Directions:
Line by line, repeat the material below exactly and leave the images out.
- Opening Delimiter -
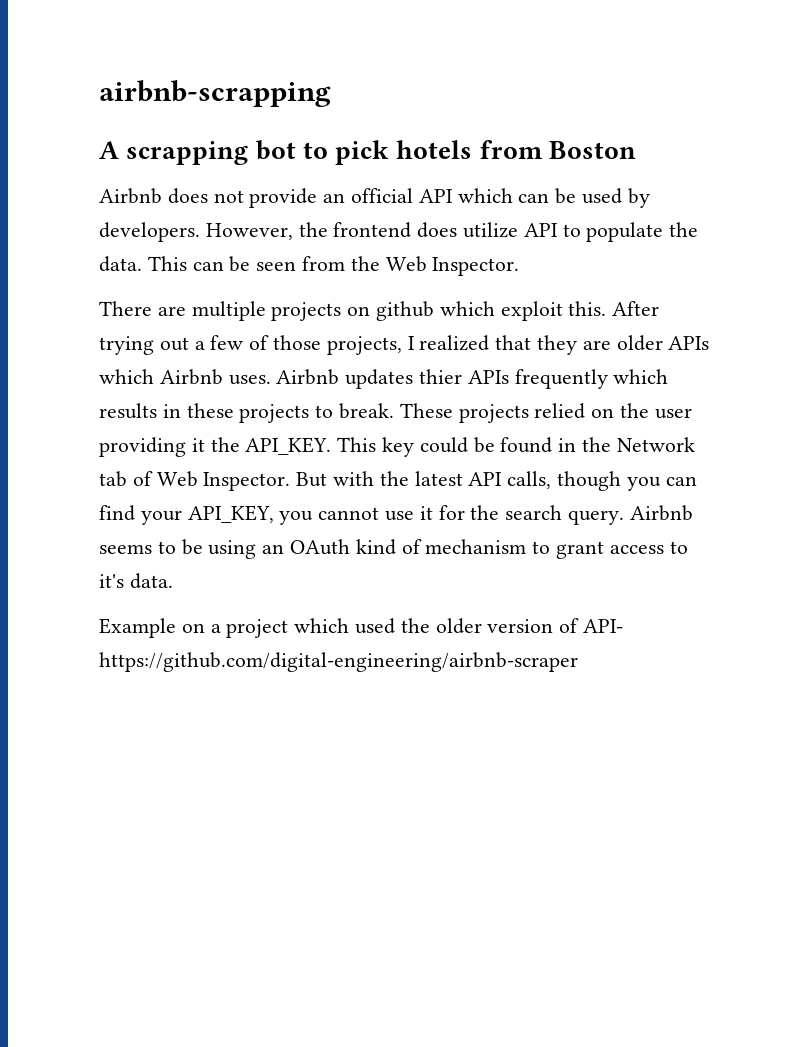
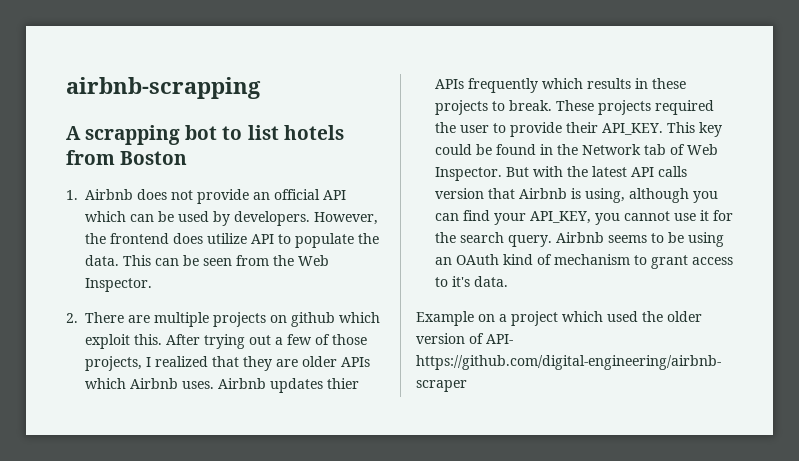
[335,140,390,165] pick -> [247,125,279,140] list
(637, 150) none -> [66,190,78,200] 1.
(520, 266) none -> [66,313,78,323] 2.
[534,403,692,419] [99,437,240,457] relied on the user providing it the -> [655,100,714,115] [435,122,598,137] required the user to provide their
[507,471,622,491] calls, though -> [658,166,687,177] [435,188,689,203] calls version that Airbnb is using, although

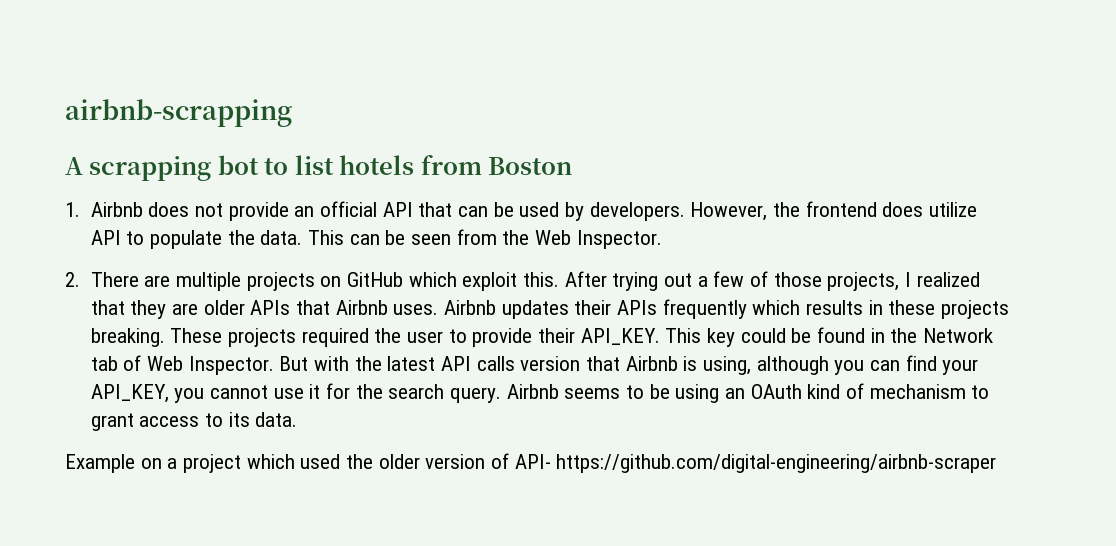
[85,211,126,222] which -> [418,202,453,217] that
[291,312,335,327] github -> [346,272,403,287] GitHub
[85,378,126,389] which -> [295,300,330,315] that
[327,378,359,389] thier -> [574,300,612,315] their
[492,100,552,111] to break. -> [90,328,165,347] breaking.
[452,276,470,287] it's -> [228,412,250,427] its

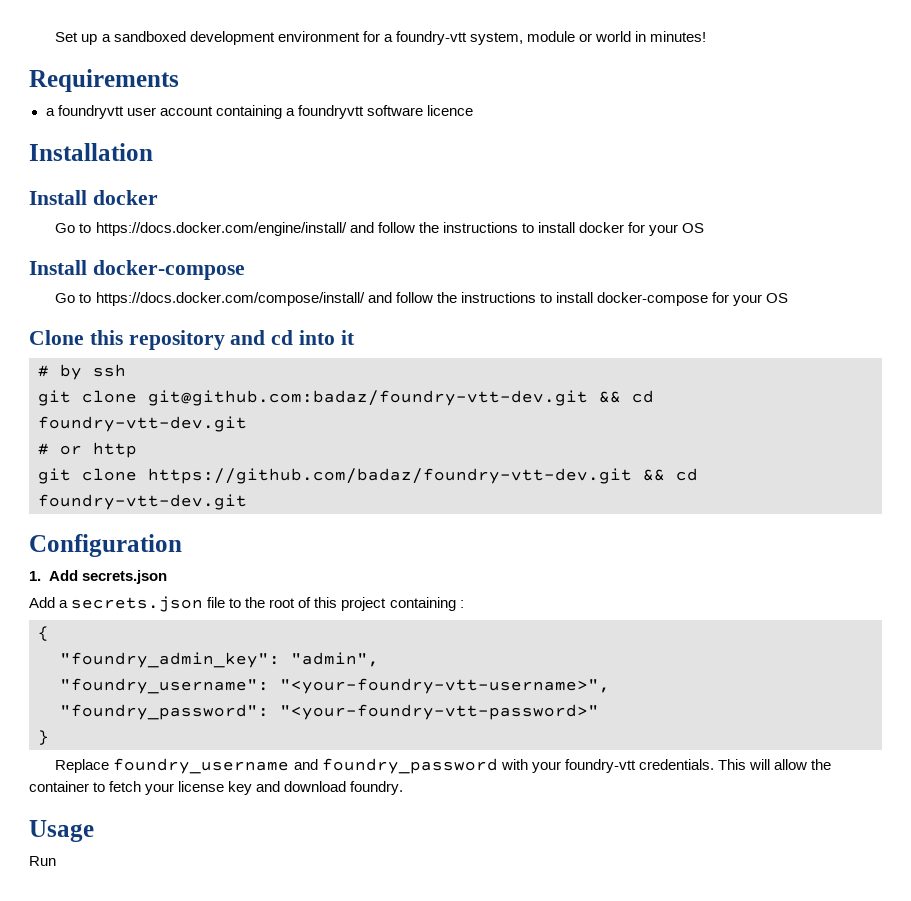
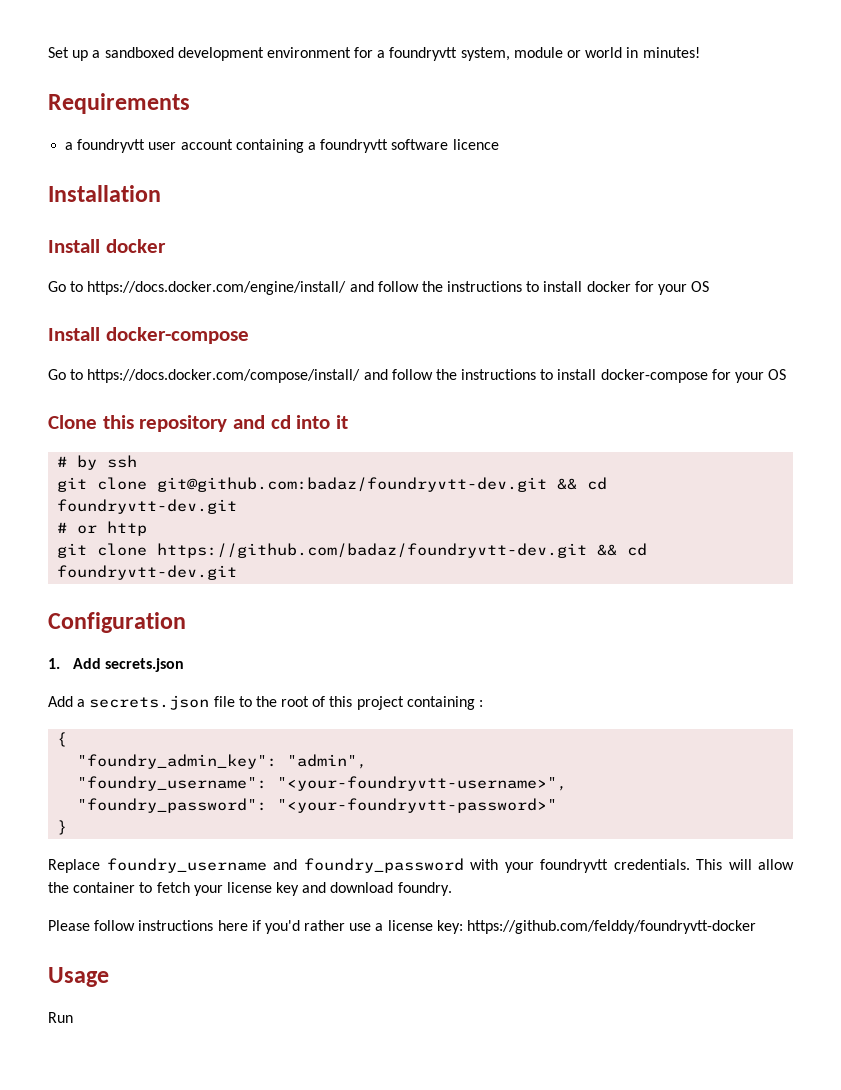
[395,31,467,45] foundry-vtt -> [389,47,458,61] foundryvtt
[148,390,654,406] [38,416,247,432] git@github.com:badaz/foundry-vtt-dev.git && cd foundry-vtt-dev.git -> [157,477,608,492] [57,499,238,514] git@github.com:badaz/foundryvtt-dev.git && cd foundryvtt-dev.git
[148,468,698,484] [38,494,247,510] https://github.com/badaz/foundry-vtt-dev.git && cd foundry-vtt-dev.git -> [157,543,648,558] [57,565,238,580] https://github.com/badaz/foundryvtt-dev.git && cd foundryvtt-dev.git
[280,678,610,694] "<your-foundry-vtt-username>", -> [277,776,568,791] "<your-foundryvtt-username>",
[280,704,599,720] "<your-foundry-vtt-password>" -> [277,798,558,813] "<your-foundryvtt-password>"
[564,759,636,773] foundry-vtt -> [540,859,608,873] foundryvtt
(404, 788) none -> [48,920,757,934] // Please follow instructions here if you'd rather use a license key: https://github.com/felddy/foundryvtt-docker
- Closing Delimiter -
Reply:
[335,140,390,165] pick -> [247,125,279,140] list
(637, 150) none -> [66,190,78,200] 1.
(520, 266) none -> [66,313,78,323] 2.
[534,403,692,419] [99,437,240,457] relied on the user providing it the -> [655,100,714,115] [435,122,598,137] required the user to provide their
[507,471,622,491] calls, though -> [658,166,687,177] [435,188,689,203] calls version that Airbnb is using, although

[85,211,126,222] which -> [418,202,453,217] that
[291,312,335,327] github -> [346,272,403,287] GitHub
[85,378,126,389] which -> [295,300,330,315] that
[327,378,359,389] thier -> [574,300,612,315] their
[492,100,552,111] to break. -> [90,328,165,347] breaking.
[452,276,470,287] it's -> [228,412,250,427] its

[395,31,467,45] foundry-vtt -> [389,47,458,61] foundryvtt
[148,390,654,406] [38,416,247,432] git@github.com:badaz/foundry-vtt-dev.git && cd foundry-vtt-dev.git -> [157,477,608,492] [57,499,238,514] git@github.com:badaz/foundryvtt-dev.git && cd foundryvtt-dev.git
[148,468,698,484] [38,494,247,510] https://github.com/badaz/foundry-vtt-dev.git && cd foundry-vtt-dev.git -> [157,543,648,558] [57,565,238,580] https://github.com/badaz/foundryvtt-dev.git && cd foundryvtt-dev.git
[280,678,610,694] "<your-foundry-vtt-username>", -> [277,776,568,791] "<your-foundryvtt-username>",
[280,704,599,720] "<your-foundry-vtt-password>" -> [277,798,558,813] "<your-foundryvtt-password>"
[564,759,636,773] foundry-vtt -> [540,859,608,873] foundryvtt
(404, 788) none -> [48,920,757,934] // Please follow instructions here if you'd rather use a license key: https://github.com/felddy/foundryvtt-docker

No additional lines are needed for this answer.